Hold on that last number. Nearly every other Double Rare in the set sells for 75 cents or less. The playable Greninja is worth several times any other card at its rarity. If you want a single number that tells you where this set's demand is pointed, that's it.

Mega Gallade ex — the English exclusive
This is the one to watch if you can pull your eyes off the frog. Mega Gallade ex is a Fighting-type, 350 HP, and it's English-only — it came from a January 2026 Japanese special set and was never in Ninja Spinner. English exclusives tend to age well for a simple reason: there's no Japanese print run flooding the supply, so demand has nowhere else to go. Easy to overlook right now. Worth keeping on the list.

Everything else in the chase tier
The other Special Illustration Rares — Mega Floette ex, Mega Pyroar ex, Mega Dragalge ex — are landing around $55–$109 each. There's also a Froakie / Frogadier / Greninja connected-art triptych at the Illustration Rare tier that collectors are displaying as a single three-card piece. Froakie peaked near $54 in pre-release and has settled around $26, but the three together have held interest better than any single mid-tier SIR.

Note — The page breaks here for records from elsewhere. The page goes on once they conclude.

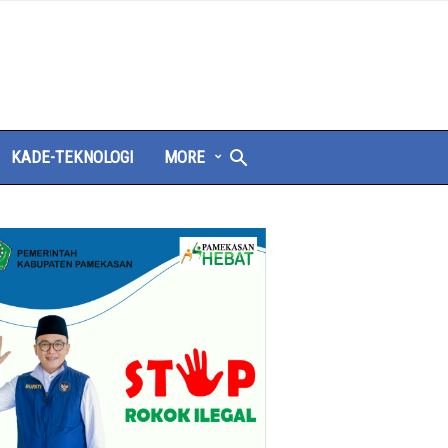
KADE-TEKNOLOGI
MORE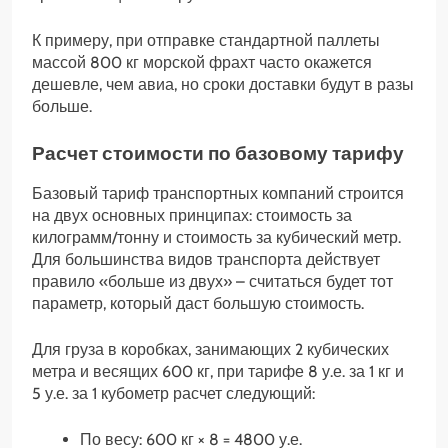
К примеру, при отправке стандартной паллеты
массой 800 кг морской фрахт часто окажется
дешевле, чем авиа, но сроки доставки будут в разы
больше.
Расчет стоимости по базовому тарифу
Базовый тариф транспортных компаний строится
на двух основных принципах: стоимость за
килограмм/тонну и стоимость за кубический метр.
Для большинства видов транспорта действует
правило «больше из двух» – считаться будет тот
параметр, который даст большую стоимость.
Для груза в коробках, занимающих 2 кубических
метра и весящих 600 кг, при тарифе 8 у.е. за 1 кг и
5 у.е. за 1 кубометр расчет следующий:
По весу: 600 кг × 8 = 4800 у.е.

The Rule Change Nobody's Talking About: Unstable Evolution
This is the part getting buried under price talk, and it's the thing that actually changes how the game plays.
Since the Mega Evolution era started, evolving into a Mega ex ended your turn. No attack that turn, every time. Pure downside. Chaos Rising changes that into a coin flip — Unstable Evolution:
- Heads: the evolution works, your turn continues, and you can attack with the Mega you just evolved.
- Tails: the Mega takes 50 damage and your turn ends. No attack.
It turns a guaranteed loss of tempo into a 50/50 shot at a huge swing. That's a real shift, and it'll decide whether the Mega decks in this set are competitive or just good-looking. For Standard, Mega Greninja ex has a real case on its own — Water already has strong energy acceleration, and its spread damage punishes bench-heavy boards.
Should You Buy In?
Your call, not mine. But here's the straight version for each kind of buyer.
Building the master set: your whole budget comes down to one decision — your Greninja position. SIR only (~$470–505), Mega Hyper Rare only (~$400–485), both (~$900), or neither. That single call, plus the cluster of non-Greninja SIRs, is the difference between a $300 set and a $1,500 one. The rest is cheap.
Opening product for fun: the small set size is on your side. Better hits per box than the bloated sets, and the triptych is a satisfying display goal you can actually reach without the $500 gold.
Holding for later: Greninja's reach rivals Charizard with younger fans, and sealed product tends to hold a premium on hype like this. But the set leaked almost entirely before launch, prices are still bouncing while packs flood in, and a one-chase-card set is a one-card bet. Buy it knowing that's what it is.
One more thing on the clock: Pitch Black drops July 17 with Mega Darkrai ex. Attention moves to the next set fast. If you're completing Chaos Rising, you've got a short window before the spotlight shifts.
Bottom Line
Small set, one massive card. Unstable Evolution is the sleeper, Mega Gallade ex is the quiet pick, and Mega Greninja ex is the whole show. It was always going to be a Greninja set. Go get your frog.
Prices reflect early post-launch data as of late May 2026 and are still volatile while packs are being opened. Check live values before you buy.